- Assignment -
Look for "index tip: (79, 44)" in the records below, then copy that line and every line after it, exactly and with nothing added.

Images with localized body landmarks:
********

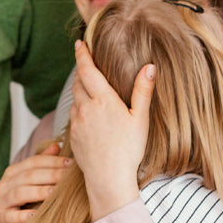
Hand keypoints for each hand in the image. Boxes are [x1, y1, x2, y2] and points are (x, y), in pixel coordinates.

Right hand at [0, 142, 71, 222]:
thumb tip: (56, 145)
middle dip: (51, 175)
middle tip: (68, 177)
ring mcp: (1, 202)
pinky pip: (11, 217)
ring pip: (20, 193)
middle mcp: (5, 184)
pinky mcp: (0, 219)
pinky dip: (23, 216)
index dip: (52, 161)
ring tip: (55, 192)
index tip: (71, 163)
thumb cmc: (18, 199)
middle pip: (29, 176)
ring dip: (39, 192)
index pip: (34, 162)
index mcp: (13, 172)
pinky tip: (35, 215)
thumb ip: (41, 164)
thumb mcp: (27, 181)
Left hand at [68, 40, 155, 220]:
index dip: (82, 55)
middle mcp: (85, 108)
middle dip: (81, 71)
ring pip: (75, 99)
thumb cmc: (129, 150)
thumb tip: (150, 67)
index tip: (79, 44)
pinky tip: (89, 115)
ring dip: (80, 90)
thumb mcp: (140, 119)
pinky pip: (73, 115)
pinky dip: (79, 108)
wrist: (109, 178)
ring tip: (89, 89)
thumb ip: (143, 91)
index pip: (87, 70)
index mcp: (103, 100)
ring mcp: (76, 122)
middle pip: (78, 82)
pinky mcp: (73, 136)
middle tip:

********

- Reply -
index tip: (79, 44)
pinky tip: (89, 115)
ring dip: (80, 90)
thumb mcp: (140, 119)
pinky pip: (73, 115)
pinky dip: (79, 108)
wrist: (109, 178)
ring tip: (89, 89)
thumb ip: (143, 91)
index pip: (87, 70)
index mcp: (103, 100)
ring mcp: (76, 122)
middle pip: (78, 82)
pinky mcp: (73, 136)
middle tip:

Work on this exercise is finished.